[Supplied material Boundary: Start]
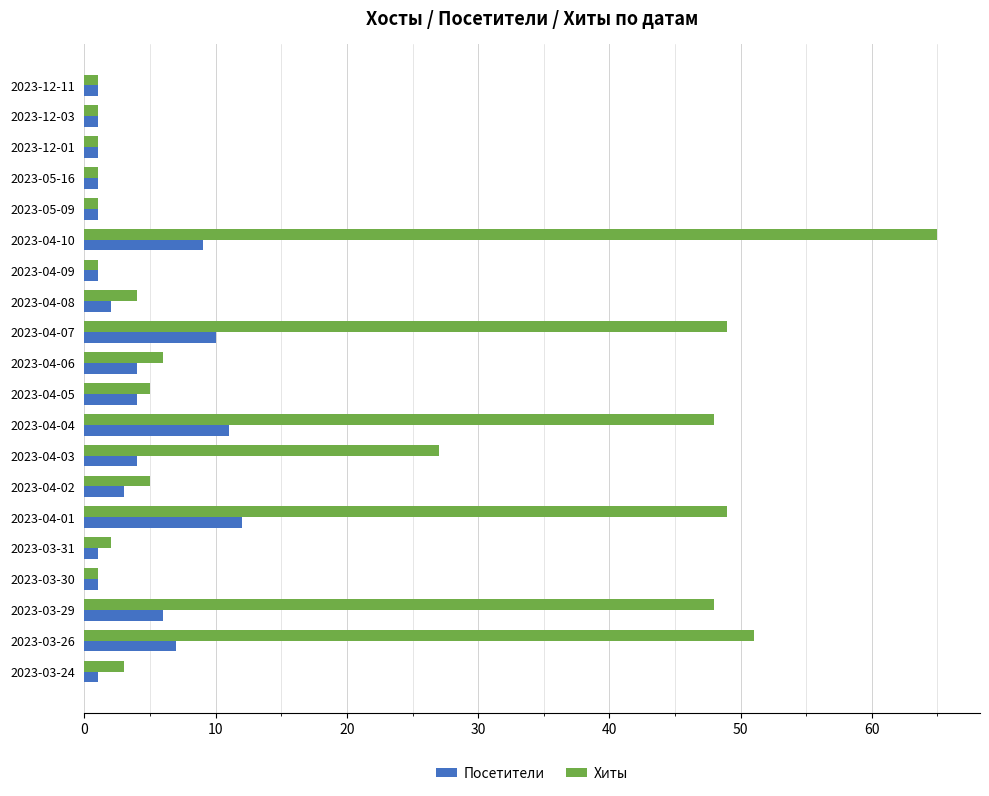

What is the sum of all Посетители values?

81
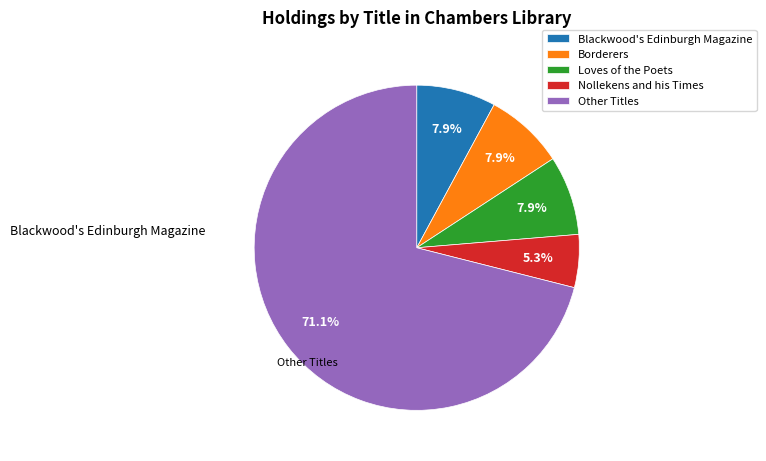

Does Blackwood's Edinburgh Magazine represent more than half of the total?

No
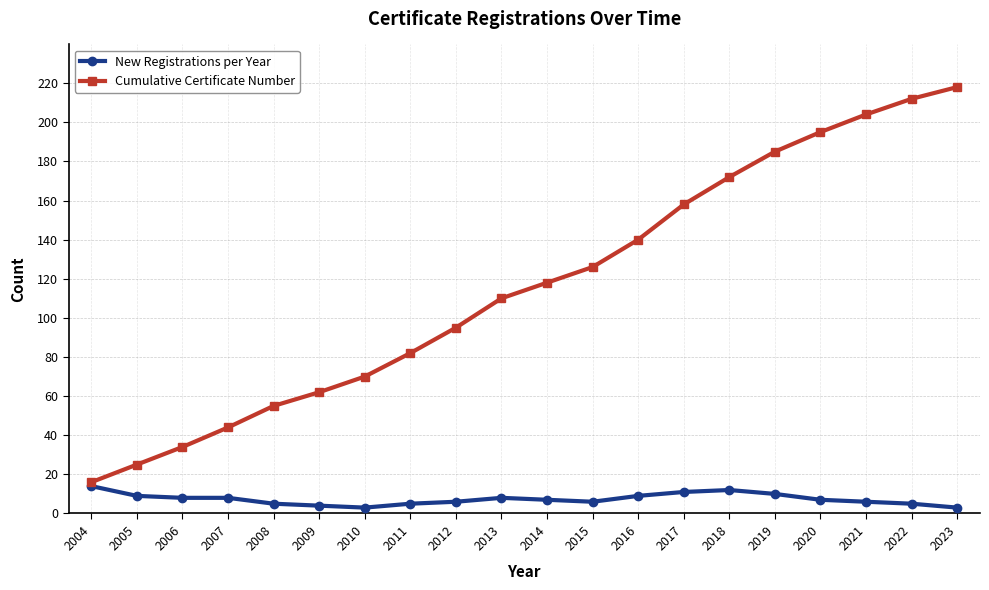

Reading left to right, transcribe all the data shown in this chart.

New Registrations per Year: 14	9	8	8	5	4	3	5	6	8	7	6	9	11	12	10	7	6	5	3
Cumulative Certificate Number: 16	25	34	44	55	62	70	82	95	110	118	126	140	158	172	185	195	204	212	218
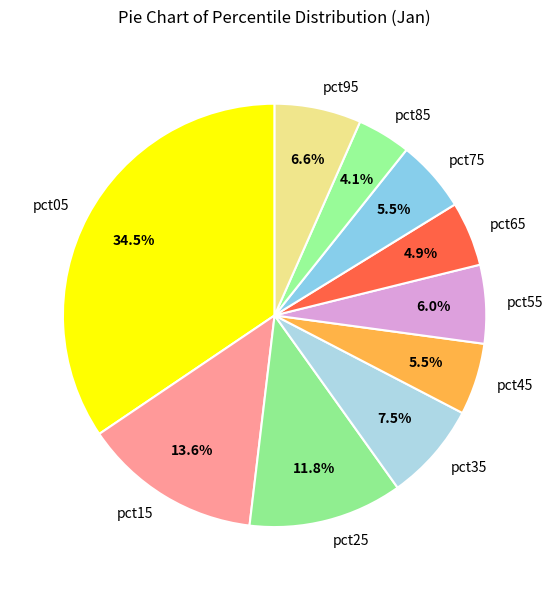

What portion of the pie excludes pct65?

95.1%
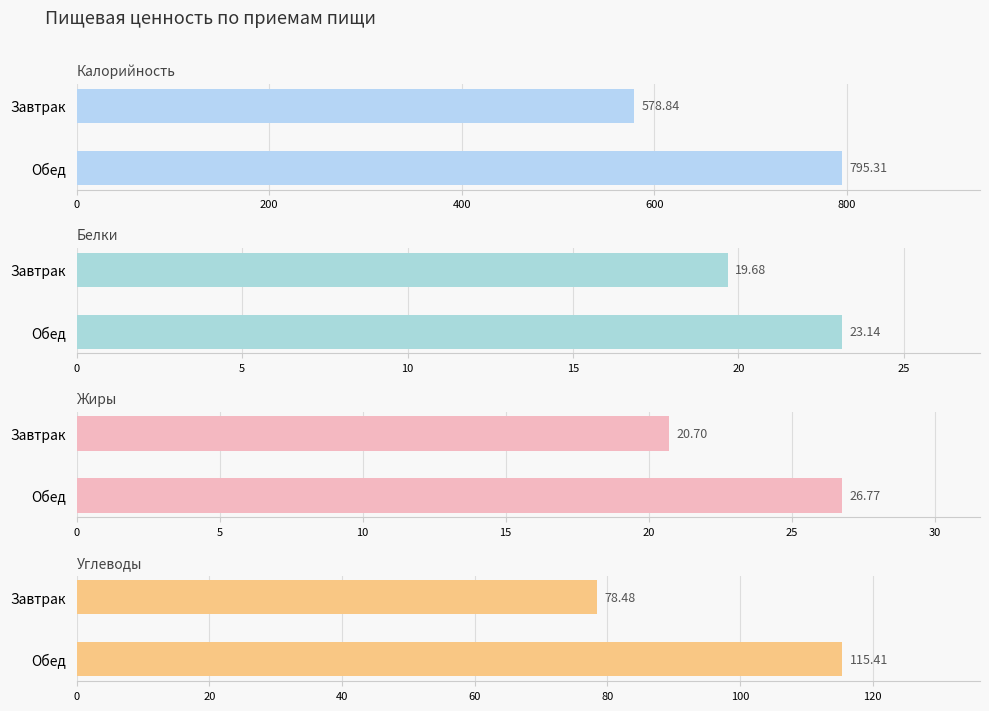

Rank the series by their maximum value, from lowest to highest.

Белки, Жиры, Углеводы, Калорийность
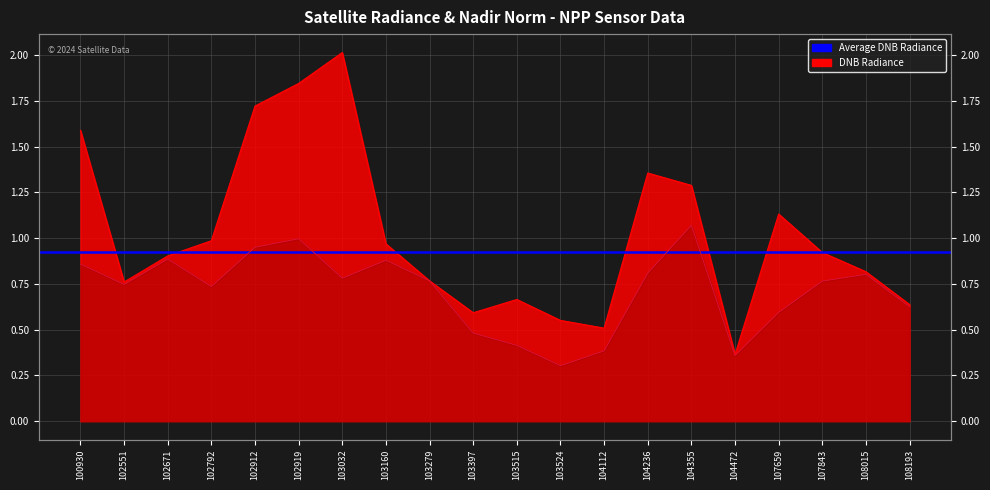

How many intersections are there between rade9_mult_nadir_norm and dnbrad?

2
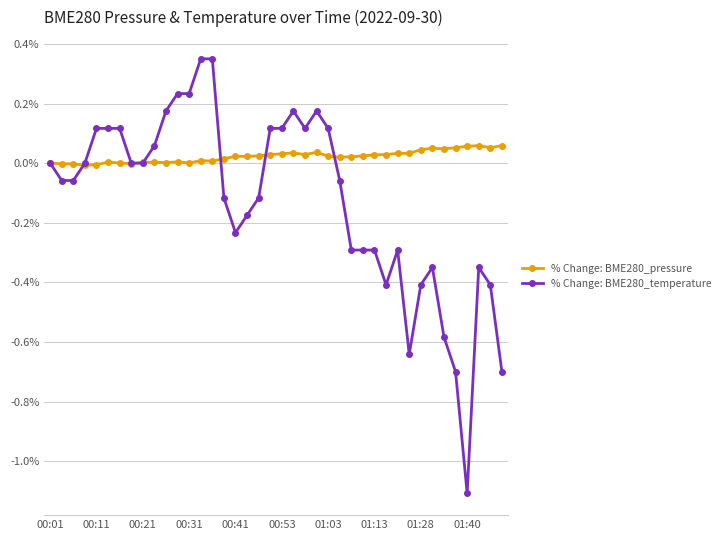

True or false: % Change: BME280_temperature has more than 1 interior local peaks.

True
[Supplied material Boundary: End]
● Your goal:
In the stretch from the start of the items through the line containing "Reading left to", swap "transcribe" for "list" and leave everything else unchanged. Give back only those lines, and leave the pictures out.

● Solution to this exercise:
What is the sum of all Посетители values?

81

Does Blackwood's Edinburgh Magazine represent more than half of the total?

No

Reading left to right, list all the data shown in this chart.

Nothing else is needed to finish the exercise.